When creating an object like {a: 1}, you're creating an instance of the Object constructor. Object.prototype is indeed available, and all functions inside that prototype are available:
var o = {a: 1};
o.hasOwnProperty === Object.prototype.hasOwnProperty; // true
But Object.create does something different. It creates an instance (an object), but inserts an additional prototype chain:
var o = {a: 1};
var p = Object.create(o);
The chain will be:
Object.prototype - o - p
This means that:
p.hasOwnProperty === Object.prototype.hasOwnProperty; // true
p.a === o.a; // true
To get the prototype "under" an instance, you can use Object.getPrototypeOf:
var o = {a: 1};
var p = Object.create(o);
Object.getPrototypeOf(p) === o; // true
Object.getPrototypeOf(o) === Object.prototype; // true
(Previously, you could access an instance's prototype with o.__proto__, but this has been deprecated.)
Note that you could also access the prototype as follows:
o.constructor === Object; // true
So:
o.constructor.prototype === Object.prototype // true
o.constructor.prototype === Object.getPrototypeOf(o); // true
This fails for Object.create-created objects because they do not have a constructor (or rather, their constructor is Object and not what you passed to Object.create because the constructor function is absent).
Not a direct answer, but knowledge that everybody, who deal with inheritance in Javascript, should have.
Prototype inheritance in Javascript is a tricky concept. Up until now, it has been impossible to create an empty object (by empty I mean lacking even properties form Object via prototype). So this means that creating a new object always had a link to the original Object prototype. However, according to the specification, the prototype chain of an object instance isn't visible, but some vendors have decided to implement their own proprietary object properties so that you could follow it, but it's highly recommended not to use it in production code.
The following sample code demonstrates just two ways of creating an object instance.
var someObject = {};
var otherObject = new Object();
var thirdObject = Object.create({});
Even though you don't manually add object properties to empty curly braces, you still get automatically added prototype chain. The same goes for the second example. To visualize it better, you can type those lines into Chrome console and then enter either someObject, otherObject or thirdObject to see details. Chrome shows the prototype chain by adding a proprietary property __proto__ which you can expand to see what is inherited and where it's from. If you executed something like
Object.prototype.sayHello = function() {
alert('hello');
};
you would be able to call it on all instances, by executing otherObject.sayHello().
However, using something that was implemented quite recently (therefore not supported by all browsers), you can actually create a truly empty object instance (doesn't inherit even from Object itself).

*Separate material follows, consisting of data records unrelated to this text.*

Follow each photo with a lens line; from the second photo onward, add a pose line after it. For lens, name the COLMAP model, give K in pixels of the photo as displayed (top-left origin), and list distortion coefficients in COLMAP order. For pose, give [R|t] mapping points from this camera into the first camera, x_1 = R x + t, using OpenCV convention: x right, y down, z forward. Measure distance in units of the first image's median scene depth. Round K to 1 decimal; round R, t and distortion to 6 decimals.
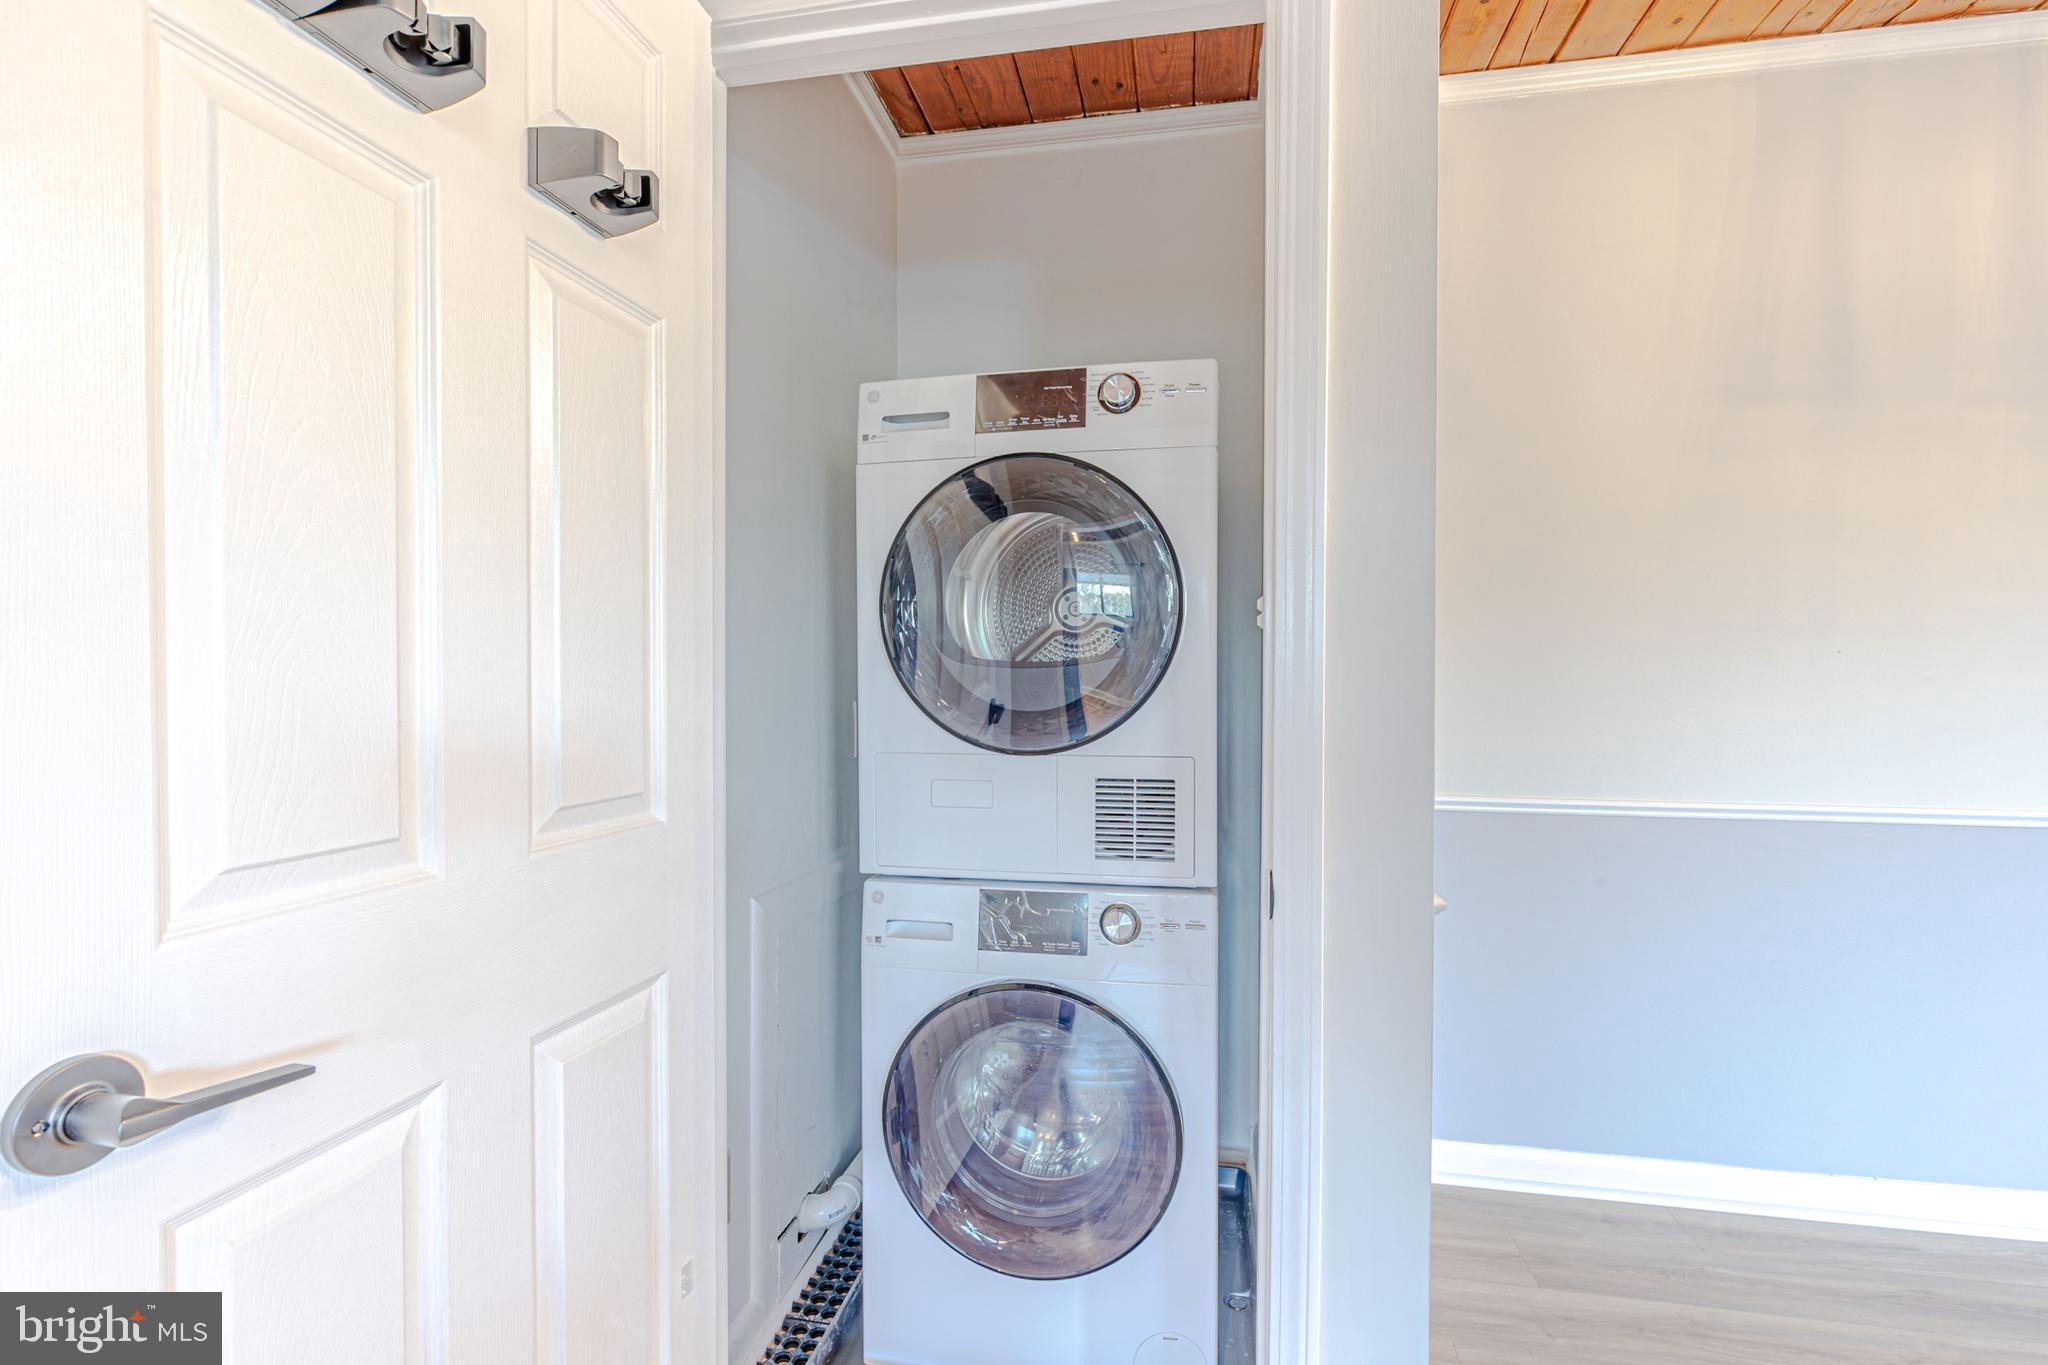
lens RADIAL K [[914.0, 0, 1026.9], [0, 914.0, 692.5], [0, 0, 1]] dist [0.007072, -0.001471]
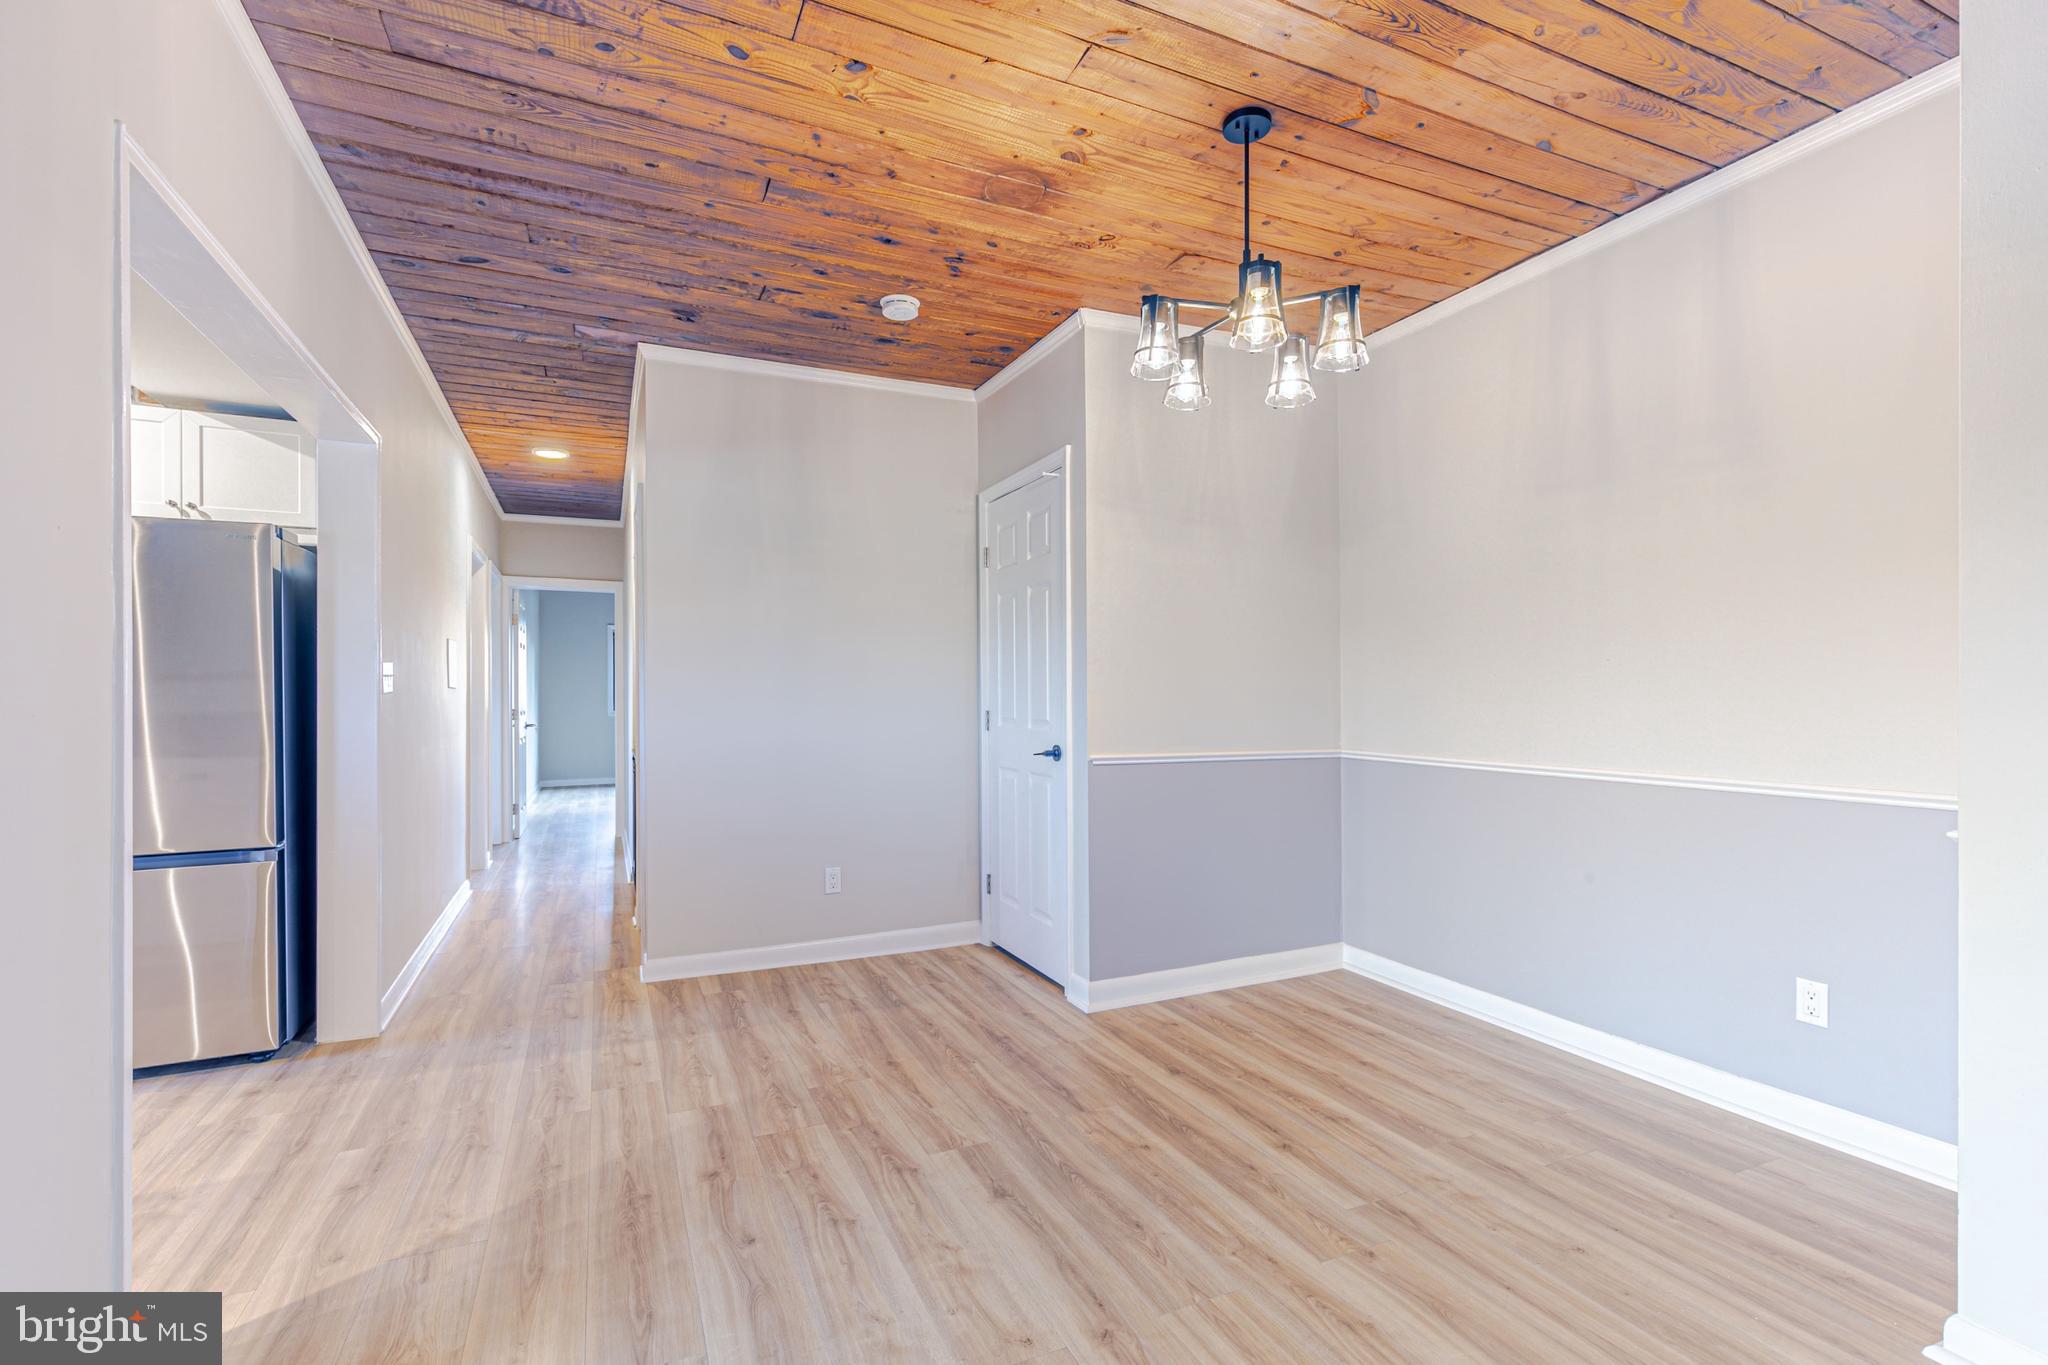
lens RADIAL K [[914.0, 0, 1018.7], [0, 914.0, 693.9], [0, 0, 1]] dist [0.007072, -0.001471]
pose [[0.579168, -0.008194, -0.815167, 1.561503], [-0.001748, 0.999935, -0.011293, 0.025908], [0.815206, 0.007965, 0.579116, -0.569030]]
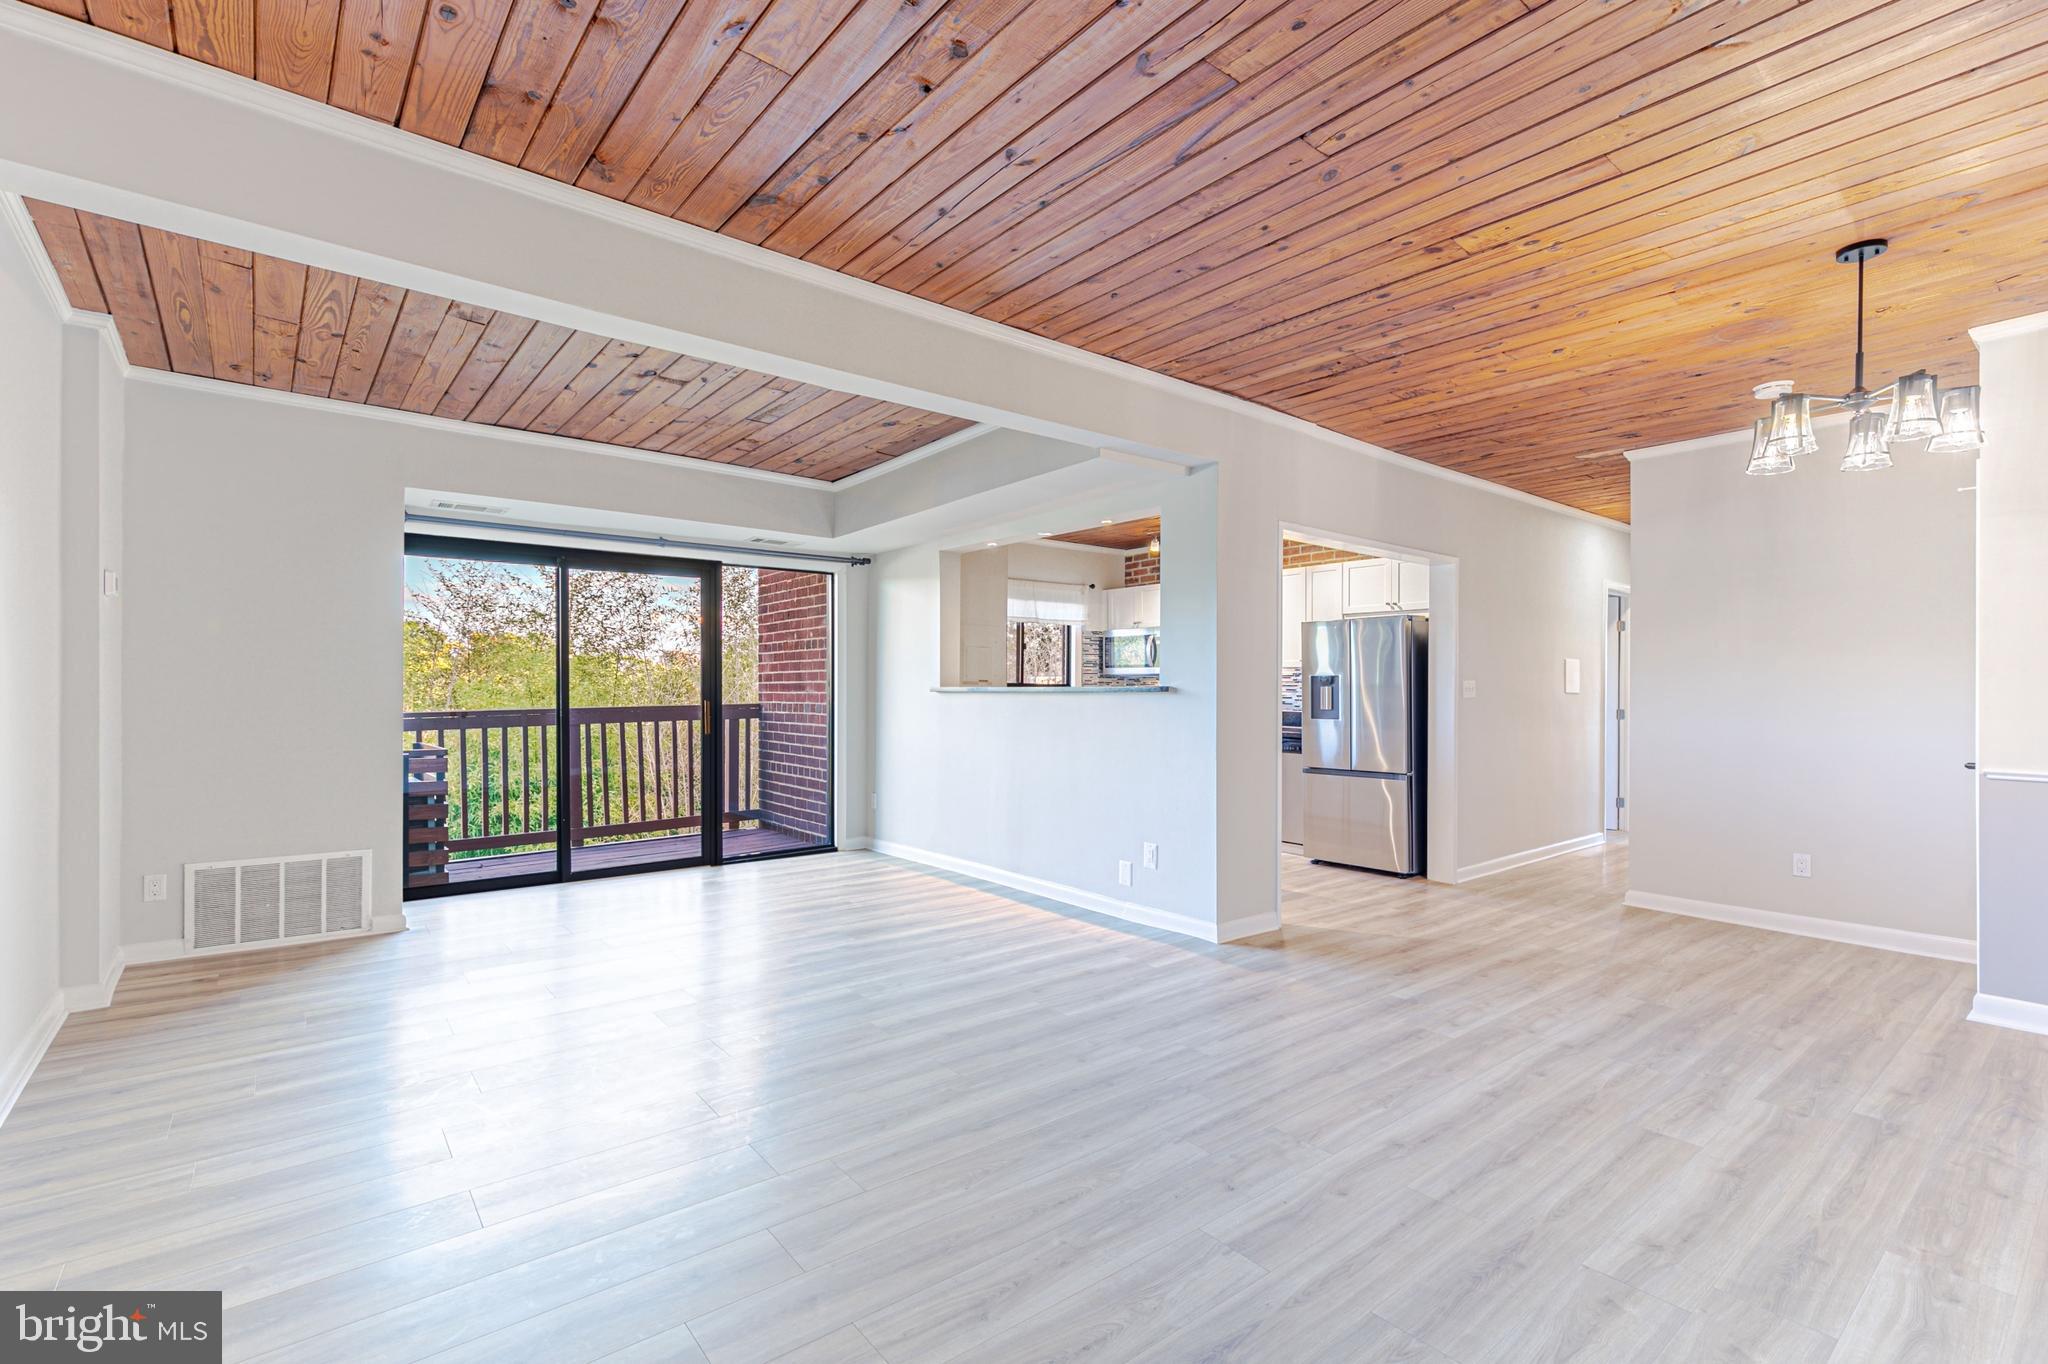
lens RADIAL K [[914.0, 0, 1018.5], [0, 914.0, 686.4], [0, 0, 1]] dist [0.007072, -0.001471]
pose [[-0.649619, -0.009458, -0.760201, 2.738419], [-0.011533, 0.999930, -0.002586, -0.007126], [0.760173, 0.007088, -0.649682, 0.276406]]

var emptyObject = Object.create(null);
When you enter it into Chrome console and then expand the emptyObject to see it's prototype chain, you can see that it doesn't exist. So even if you implemented the sayHello function to Object prototype, it would be impossible to call emptyObject.sayHello() since emptyObject does not inherit from Object prototype.

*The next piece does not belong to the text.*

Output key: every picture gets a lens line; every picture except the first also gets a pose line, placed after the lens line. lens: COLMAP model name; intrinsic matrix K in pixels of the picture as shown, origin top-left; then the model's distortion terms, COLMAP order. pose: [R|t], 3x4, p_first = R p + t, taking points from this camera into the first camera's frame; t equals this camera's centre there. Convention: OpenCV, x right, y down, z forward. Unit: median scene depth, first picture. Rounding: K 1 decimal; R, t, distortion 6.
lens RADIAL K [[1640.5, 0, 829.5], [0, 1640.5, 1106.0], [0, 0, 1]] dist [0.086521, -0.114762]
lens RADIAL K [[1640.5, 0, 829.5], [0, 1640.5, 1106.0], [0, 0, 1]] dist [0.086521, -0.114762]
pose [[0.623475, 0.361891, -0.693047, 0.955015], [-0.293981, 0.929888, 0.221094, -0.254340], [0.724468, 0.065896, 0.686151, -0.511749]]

Hope it helps a bit with the general idea.
JavaScript has two types of objects: function object and non-function object. Conceptually, all objects have a prototype (NOT A PROTOTYPE PROPERTY). Internally, JavaScript names an object's prototype as [[Prototype]].
There are two approaches to get any object (including non-function object)'s [[prototype]]: the Object.getPrototypeOf() method and the __proto__ property. The __proto__ property is supported by many browsers and Node.js. It is to be standardized in ECMAScript 6.
Only a function (a callable) object has the prototype property. This prototype property is a regular property that has no direct relationship with the function's own [[prototype]]. When used as a constructor ( after the new operator), the function's prototype property will be assigned to the [[Prototype]] of a newly created object. In a non-function object, the prototype property is undefined . For example,
var objectOne = {x: 5}, objectTwo = Object.create({y: 6});
Both objectOne and objectTwo are non-function objects therefore they don't have a prototype property.